The mighty Physician, whose visits to the couch of suffering were as the Angel of Heaven’s mercy, and whose prescription was Healing’s potent spell; the calm, all-furnished schoolman-then the Champion of the Old School-who laid his boyish lance in rest against the Black Knight of Medical Heresy, and, doomed to dismemberment by his Client, was saved by his Adversary, and thence consecrated all the energies of his redeemed strength to the new banner of Similia-bearing it in triumph, through both Hemispheres and in every clinic, under the Southern Cross and Northern Pleiad, and planting it, with dying, hand, on the very citadel of the Enemy : the great teacher whose graduation thesis was De Medicina Futura, and who founded the first College of our Order in the world: whose name lies at the foundation of our Medical Literature, side by side, with that of the immortal Hahnemann: the Poet, whose creative genius found and grasped, and whose sense of harmony set in eternal order and beauty, the great original truths of our system; the Seer, whose prophetic vision pierced the sullen shadows of the Infinite, and brought within the apprehension a common men a revelation of the Divine; the Laborer, whose untiring energies knew no pause of recreation, save in added and deeper toil; the Hercules, who cleansed the fouler than Augean Stables of Medical Science, and encountered and slew the Nemean Lion of Medical Orthodoxy: the gentle, generous, brave, great hearted, wholesouled Man, whose qualities were no more simply great than his attributes were sublimely splendid; all these have gone down in that last desperate struggle, in closed lists, where his only second was a woman.

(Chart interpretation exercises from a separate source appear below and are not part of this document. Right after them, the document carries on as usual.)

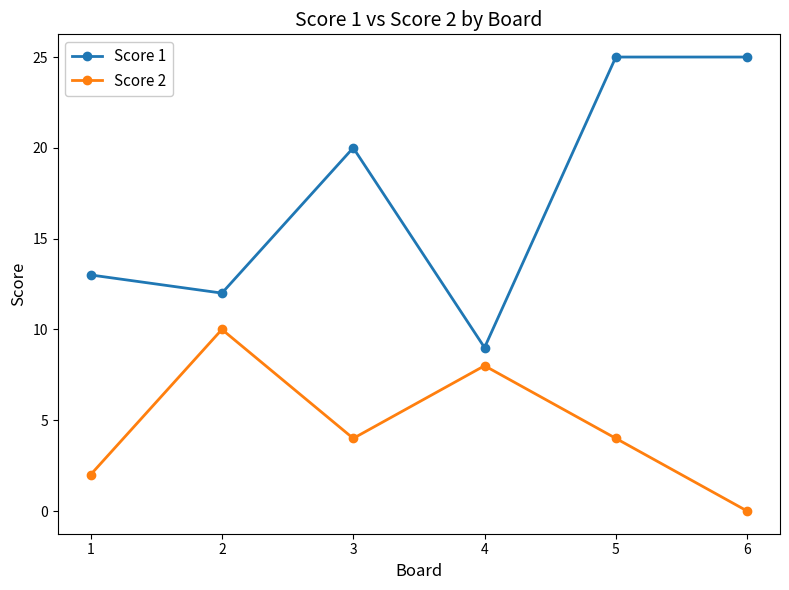

Reading left to right, what are all the values shown in this chart?

Score 1: 13	12	20	9	25	25
Score 2: 2	10	4	8	4	0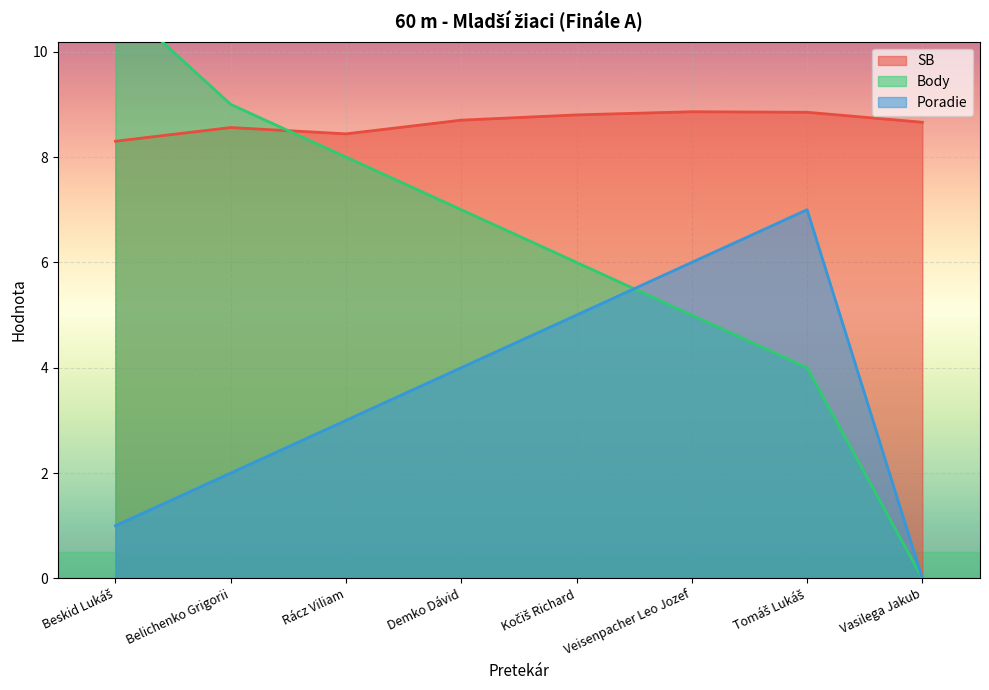

What is the average value of the Body series?

6.2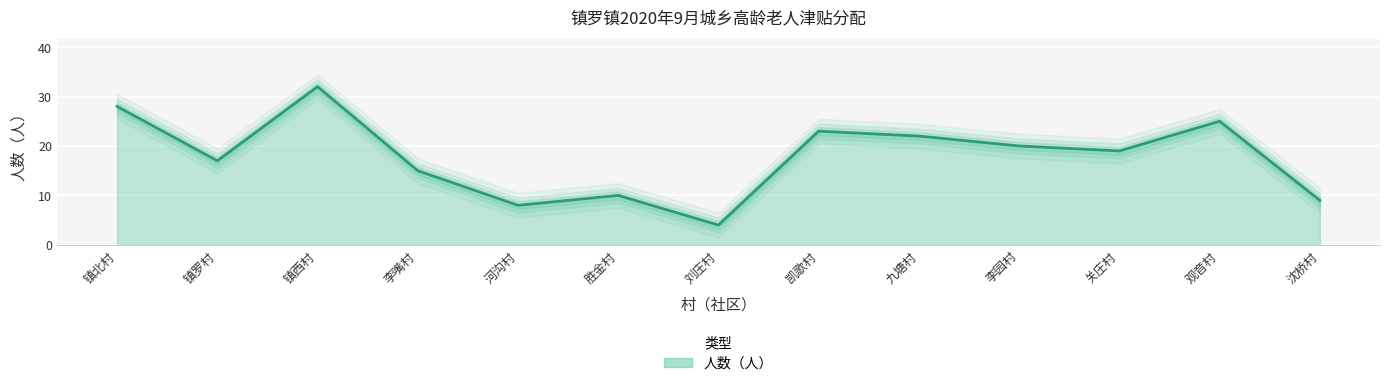

How many lines are shown in the chart?

1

Whose loving hand and tender strength were all unable to hold back from the heart the icy grasp of Death.

Calvin B Knerr
Calvin Knerr was born December 27, 1847 and grew up with a father who was a lay homeopath and an uncle who knew Hering at the Allentown Academy. He attended The Allentown College Institute and graduated from Hahnemann Medical College in 1869.He then entered the office of Dr. Constantine Hering as his assistant. The diary he kept while living in Hering's house became The Life of Hering, published in 1940.
In 1878 and 1879 he published 2 editions of his book, Sunstroke and Its Homeopathic Treatment.
Upon Hering's death in 1880 Knerr became responsible for the completion of the 10-volume Guiding Symptoms.